Pour l'avocat de Philadelphie Max Kennerly, qui a publié début janvier un long post sur le sujet sur son blog, "on peut douter" des chances de faire condamner en justice une victime présumée qui aurait rompu un accord de confidentialité.

Il cite plusieurs exemples de jurisprudence qui tendent à montrer que les tribunaux considèrent les auteurs de harcèlement ou d'agression sexuelle comme "une menace" et admettent la révélation de leurs agissements.

- Accords souvent déséquilibrés -

Mais sans attendre une évolution de la législation, les entreprises commencent déjà à prendre les devants.

"Ces six derniers mois, j'ai pu observer que les sociétés ne protégeaient plus leurs dirigeants comme elles le faisaient auparavant", explique Lauren Topelsohn.

"Elles licencient beaucoup plus rapidement" un cadre mis en cause pour harcèlement ou agression sexuelle, dit-elle. "Elles ne tolèrent plus" ces pratiques et "ne veulent pas s'exposer à une mauvaise publicité et des poursuites potentielles", même si un licenciement ne les exonère pas complètement pour autant.

Un mouvement accéléré, selon elle, par une disposition enfouie dans le texte de la récente réforme fiscale adoptée en décembre par le Congrès.

L'article supprime la déduction fiscale dont bénéficiaient jusqu'ici les sommes versées dans le cadre d'accords confidentiels portant sur des faits de harcèlement ou d'agression sexuelle, côté employeur mais aussi salarié, ce qui les rend bien moins attractifs financièrement.

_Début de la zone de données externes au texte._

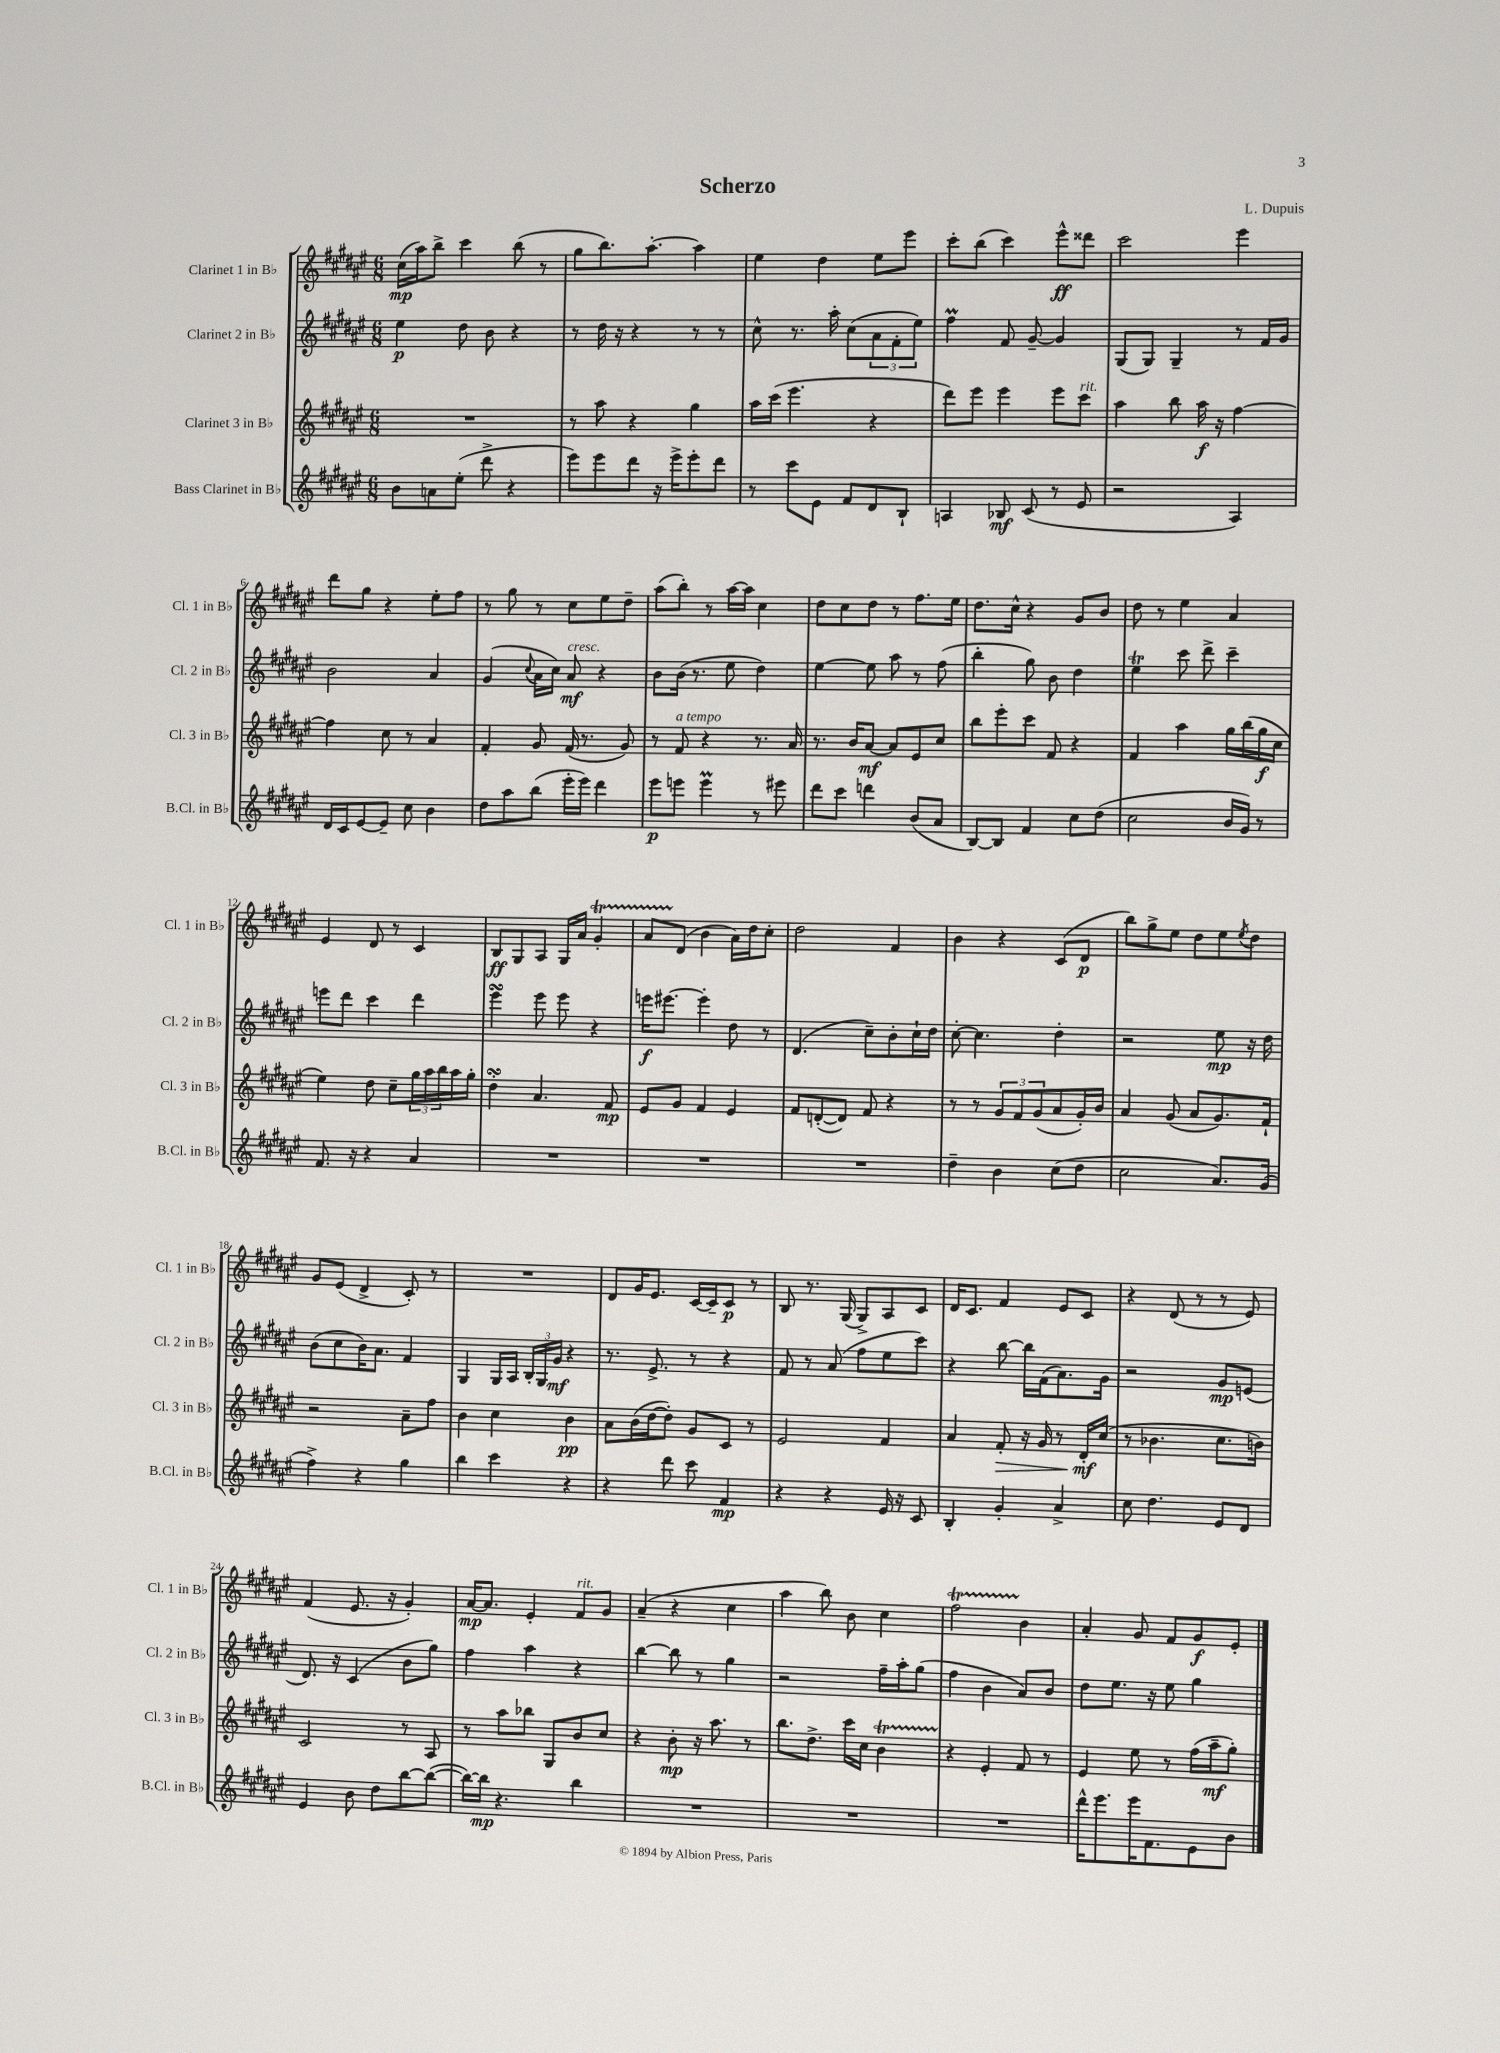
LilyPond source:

Restent les accords conclus hors du champ de l'entreprise, comme celui intervenu entre l'avocat de Donald Trump, Michael Cohen, et la star du porno Stormy Daniels, qui a reçu 130.000 dollars pour ne rien dire publiquement de la relation sexuelle qu'elle affirme avoir eue avec l'ancien promoteur immobilier. Une liaison que la Maison Blanche a encore formellement démenti lundi.

Ceux-là sont encore plus contestés, même dans les cas où ils ne couvrent rien d'illégal, car, comme le souligne Frank Bress, professeur à la New York Law School, ils impliquent souvent un déséquilibre entre une célébrité ou une fortune d'un côté, et un anonyme de l'autre.

Pour lui, Stormy Daniels "n'a pas reçu grand chose au regard de ce qu'elle devait payer si elle rompait l'accord", soit un million de dollars par rupture de confidentialité.

De l'avis de plusieurs juristes, il est très improbable que le tribunal de Californie qu'a saisi Stormy Daniels condamne l'actrice porno à payer ces sommes, soit 20 millions de dollars au total.

De manière générale, la vague de rupture d'accords de confidentialité ces derniers mois, d'Harvey Weinstein à Donald Trump en passant par l'ancien présentateur vedette de la chaîne Fox News Bill O'Reilly ou le comédien Bill Cosby, pourrait remettre en cause leur popularité.

Sans compter, selon Lauren Topelsohn, qu'à l'avenir, "les tribunaux vont probablement regarder ces accords de plus près".